Tchécoslovaques dans les Brigades internationales
Source:
Military Historical Archives, Prague
Date Created: 1944
Type: Photograph
Extent: 1 item
48.8535, 2.34839
Plus de 2 200 Tchécoslovaques, dont plus de 400 de la minorité allemande et plus de 200 de la minorité hongroise, sont venus en aide à la République, bien que le nombre exact de Tchécoslovaques ayant servi en Espagne ne puisse être déterminé. Environ 1300 d'entre eux venaient directement de Tchécoslovaquie, les autres provenant principalement d'autres pays, les plus nombreux venant de France. Beaucoup de Tchèques ou de Slovaques venus de France ont servi dans des bataillons formés d'expatriés français ou polonais au sein de la 11e Brigade internationale. La situation était encore compliquée par la composition nationale très diversifiée de la Tchécoslovaquie de l'entre-deux-guerres. De nombreux Tchécoslovaques de nationalité allemande et hongroise ont rejoint des unités allemandes et hongroises (en particulier les bataillons Thälmann et Rákosi).

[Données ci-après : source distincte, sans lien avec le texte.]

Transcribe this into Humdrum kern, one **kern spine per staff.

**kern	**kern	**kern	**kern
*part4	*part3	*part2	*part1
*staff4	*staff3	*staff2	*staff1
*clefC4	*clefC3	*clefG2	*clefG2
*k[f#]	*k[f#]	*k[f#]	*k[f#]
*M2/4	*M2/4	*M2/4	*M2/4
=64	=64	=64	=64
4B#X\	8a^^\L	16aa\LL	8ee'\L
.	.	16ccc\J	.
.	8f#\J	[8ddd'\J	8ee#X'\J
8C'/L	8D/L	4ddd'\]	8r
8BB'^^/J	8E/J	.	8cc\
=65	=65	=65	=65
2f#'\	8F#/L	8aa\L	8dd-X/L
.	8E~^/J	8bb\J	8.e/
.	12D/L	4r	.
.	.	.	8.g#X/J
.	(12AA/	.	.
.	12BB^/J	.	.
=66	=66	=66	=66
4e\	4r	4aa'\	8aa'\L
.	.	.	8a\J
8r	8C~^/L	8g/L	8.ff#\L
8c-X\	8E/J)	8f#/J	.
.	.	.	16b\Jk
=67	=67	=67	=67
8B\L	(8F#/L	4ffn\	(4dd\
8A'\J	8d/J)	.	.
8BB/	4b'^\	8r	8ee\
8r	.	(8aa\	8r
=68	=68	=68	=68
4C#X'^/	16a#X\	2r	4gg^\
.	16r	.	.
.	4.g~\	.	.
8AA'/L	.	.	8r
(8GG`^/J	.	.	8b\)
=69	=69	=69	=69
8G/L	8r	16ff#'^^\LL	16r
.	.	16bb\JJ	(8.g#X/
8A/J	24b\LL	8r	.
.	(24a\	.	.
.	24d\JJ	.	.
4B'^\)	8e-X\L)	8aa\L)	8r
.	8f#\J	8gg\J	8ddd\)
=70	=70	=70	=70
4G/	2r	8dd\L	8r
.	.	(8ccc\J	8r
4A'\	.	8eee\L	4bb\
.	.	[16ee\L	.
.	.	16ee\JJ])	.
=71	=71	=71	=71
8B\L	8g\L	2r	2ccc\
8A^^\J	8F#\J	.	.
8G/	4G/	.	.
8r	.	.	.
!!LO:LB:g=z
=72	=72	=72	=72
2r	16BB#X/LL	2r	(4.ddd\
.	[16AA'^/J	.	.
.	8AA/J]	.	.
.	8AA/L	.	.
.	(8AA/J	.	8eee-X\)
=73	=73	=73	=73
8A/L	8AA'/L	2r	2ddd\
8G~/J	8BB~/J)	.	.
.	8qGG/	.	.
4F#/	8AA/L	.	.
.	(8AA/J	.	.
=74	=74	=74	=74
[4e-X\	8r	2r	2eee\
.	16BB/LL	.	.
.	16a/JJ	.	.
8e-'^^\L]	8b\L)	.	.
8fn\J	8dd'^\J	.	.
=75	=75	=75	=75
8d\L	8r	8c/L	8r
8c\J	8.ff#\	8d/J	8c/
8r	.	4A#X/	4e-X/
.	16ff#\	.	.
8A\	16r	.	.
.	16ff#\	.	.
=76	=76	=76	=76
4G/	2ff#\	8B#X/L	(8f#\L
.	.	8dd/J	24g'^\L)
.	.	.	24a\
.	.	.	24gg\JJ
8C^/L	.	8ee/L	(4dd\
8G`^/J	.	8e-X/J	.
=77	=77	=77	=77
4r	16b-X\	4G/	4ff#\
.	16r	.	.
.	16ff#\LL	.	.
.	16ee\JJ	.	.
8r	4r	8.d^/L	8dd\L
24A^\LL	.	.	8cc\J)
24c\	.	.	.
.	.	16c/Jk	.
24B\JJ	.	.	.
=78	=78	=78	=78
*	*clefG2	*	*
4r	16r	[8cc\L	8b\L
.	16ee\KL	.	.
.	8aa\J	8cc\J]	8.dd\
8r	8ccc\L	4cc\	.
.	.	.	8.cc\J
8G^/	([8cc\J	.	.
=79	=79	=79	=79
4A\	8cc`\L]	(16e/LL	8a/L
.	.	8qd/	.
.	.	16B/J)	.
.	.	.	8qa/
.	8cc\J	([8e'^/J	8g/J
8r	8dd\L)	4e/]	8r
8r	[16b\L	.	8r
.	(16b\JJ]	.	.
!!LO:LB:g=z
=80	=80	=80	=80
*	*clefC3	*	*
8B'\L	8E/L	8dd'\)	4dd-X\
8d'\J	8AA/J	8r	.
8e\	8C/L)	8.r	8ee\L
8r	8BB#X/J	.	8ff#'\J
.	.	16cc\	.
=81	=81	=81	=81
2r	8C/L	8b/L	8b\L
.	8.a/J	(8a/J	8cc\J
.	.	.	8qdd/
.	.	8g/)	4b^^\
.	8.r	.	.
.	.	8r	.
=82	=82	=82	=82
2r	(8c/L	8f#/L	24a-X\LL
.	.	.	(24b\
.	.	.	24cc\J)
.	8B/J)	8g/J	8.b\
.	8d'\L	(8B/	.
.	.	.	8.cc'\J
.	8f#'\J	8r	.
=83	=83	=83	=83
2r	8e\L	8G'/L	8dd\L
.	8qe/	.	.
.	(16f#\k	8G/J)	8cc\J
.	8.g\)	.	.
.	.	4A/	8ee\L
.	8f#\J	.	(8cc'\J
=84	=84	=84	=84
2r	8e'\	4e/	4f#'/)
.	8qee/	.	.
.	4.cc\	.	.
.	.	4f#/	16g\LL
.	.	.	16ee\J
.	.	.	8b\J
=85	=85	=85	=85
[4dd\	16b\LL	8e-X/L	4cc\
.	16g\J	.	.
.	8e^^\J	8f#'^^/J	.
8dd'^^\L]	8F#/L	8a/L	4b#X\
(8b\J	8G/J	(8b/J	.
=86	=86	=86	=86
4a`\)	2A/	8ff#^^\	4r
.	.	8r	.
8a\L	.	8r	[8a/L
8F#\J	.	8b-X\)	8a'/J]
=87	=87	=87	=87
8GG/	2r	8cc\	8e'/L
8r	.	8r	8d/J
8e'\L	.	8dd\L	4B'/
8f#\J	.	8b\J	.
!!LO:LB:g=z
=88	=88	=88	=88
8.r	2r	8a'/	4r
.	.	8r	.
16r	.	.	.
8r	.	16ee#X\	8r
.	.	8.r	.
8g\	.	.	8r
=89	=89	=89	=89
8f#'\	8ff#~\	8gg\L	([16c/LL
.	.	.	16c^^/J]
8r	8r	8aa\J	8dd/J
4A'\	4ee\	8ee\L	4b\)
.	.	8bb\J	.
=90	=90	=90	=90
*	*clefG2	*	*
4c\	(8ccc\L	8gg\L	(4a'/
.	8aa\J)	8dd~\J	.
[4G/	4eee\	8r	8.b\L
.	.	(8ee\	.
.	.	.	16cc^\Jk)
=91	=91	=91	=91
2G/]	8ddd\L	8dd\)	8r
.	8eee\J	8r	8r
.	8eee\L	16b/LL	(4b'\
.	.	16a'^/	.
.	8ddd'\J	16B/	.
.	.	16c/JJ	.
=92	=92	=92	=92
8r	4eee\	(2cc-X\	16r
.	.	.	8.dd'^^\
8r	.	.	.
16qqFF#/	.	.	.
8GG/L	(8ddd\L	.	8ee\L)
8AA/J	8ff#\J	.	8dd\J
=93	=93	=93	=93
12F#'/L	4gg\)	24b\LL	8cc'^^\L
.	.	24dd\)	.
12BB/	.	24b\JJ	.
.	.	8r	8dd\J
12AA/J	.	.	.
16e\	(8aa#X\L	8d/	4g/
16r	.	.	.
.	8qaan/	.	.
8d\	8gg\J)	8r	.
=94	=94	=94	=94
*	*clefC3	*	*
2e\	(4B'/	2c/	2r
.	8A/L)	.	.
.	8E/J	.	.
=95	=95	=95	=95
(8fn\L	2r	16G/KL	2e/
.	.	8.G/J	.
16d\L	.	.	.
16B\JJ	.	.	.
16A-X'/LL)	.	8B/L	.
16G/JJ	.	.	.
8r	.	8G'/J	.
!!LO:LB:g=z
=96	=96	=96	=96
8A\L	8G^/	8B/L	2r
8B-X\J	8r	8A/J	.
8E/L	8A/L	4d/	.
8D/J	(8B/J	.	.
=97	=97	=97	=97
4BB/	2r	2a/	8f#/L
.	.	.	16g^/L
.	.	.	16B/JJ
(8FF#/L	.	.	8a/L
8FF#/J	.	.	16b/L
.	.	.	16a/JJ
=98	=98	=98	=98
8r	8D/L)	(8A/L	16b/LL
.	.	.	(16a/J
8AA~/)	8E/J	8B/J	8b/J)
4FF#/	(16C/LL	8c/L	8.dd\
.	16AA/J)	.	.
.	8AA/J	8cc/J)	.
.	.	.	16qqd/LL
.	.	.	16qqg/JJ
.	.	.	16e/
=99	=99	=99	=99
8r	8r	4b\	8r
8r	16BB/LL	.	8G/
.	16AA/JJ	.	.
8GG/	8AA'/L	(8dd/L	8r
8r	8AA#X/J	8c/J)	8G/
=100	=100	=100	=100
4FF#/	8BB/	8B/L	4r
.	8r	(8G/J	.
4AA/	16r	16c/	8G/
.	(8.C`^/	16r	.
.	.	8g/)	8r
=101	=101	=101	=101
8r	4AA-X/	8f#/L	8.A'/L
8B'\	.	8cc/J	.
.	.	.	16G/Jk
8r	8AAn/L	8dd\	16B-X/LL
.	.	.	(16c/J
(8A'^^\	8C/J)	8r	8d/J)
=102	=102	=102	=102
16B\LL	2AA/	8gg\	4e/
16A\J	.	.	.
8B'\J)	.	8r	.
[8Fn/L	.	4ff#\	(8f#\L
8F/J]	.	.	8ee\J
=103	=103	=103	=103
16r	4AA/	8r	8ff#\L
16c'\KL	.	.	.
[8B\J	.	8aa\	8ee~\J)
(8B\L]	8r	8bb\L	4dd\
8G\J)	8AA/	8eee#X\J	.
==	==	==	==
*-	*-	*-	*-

La première unité véritablement tchécoslovaque fut le peloton d'infanterie Klement Gottwald composé de 40 hommes, formé début décembre 1936 au sein du bataillon Chapaev de la 13e Brigade internationale. Au tournant des années 1937 et 1938, une grande partie des Tchécoslovaques était concentrée dans les rangs de la 129e Brigade internationale : environ 400 dans le bataillon Dimitroff et environ 300 dans le bataillon T. G. Masaryk. Une centaine d'entre eux furent ensuite affectés au Batallón Divisionario de la 45e Division.
Plus de 400 Tchécoslovaques ont servi dans l'artillerie, dont près de 50 dans la batterie d'artillerie lourde Karl Liebknecht. Une autre unité d'artillerie avec une prédominance complète de volontaires tchécoslovaques était la batterie antiaérienne Klement Gottwald, qui comptait 224 membres.
Les Tchécoslovaques ont également servi dans d'autres branches, notamment les forces blindées, l'armée de l'air, la logistique et même la marine. Certains ont servi dans des forces de choc partisanes derrière les lignes ennemies, parmi lesquels Alois Samec, qui a participé au célèbre raid sur la prison franquiste de Carchuna, près de Grenade, en mai 1938. Les activités de l'hôpital de campagne tchécoslovaque Jan Amos Komenský constituent un chapitre à part entière.
Environ 180 Tchécoslovaques ont servi dans les rangs des officiers, le plus souvent comme chefs de section, mais aussi comme commandants de compagnie et même de bataillon. Dans ces cas, cependant, il s'agissait d'hommes comme Josef Pavel alias Franz Schuster, Ferdinand Otto Miksche ou Bohuslav Laštovička, qui avaient précédemment reçu une formation militaire soit en Union soviétique, soit dans l'armée tchécoslovaque de l'entre-deux-guerres.
Pendant la Seconde Guerre mondiale, les membres tchécoslovaques des Brigades internationales ont poursuivi leur combat. Beaucoup ont rejoint la résistance dans leur pays occupé ou en France, tandis que d'autres ont servi dans les rangs des armées régulières alliées. La photo montre un groupe d'entre eux dans le Paris libéré en 1944.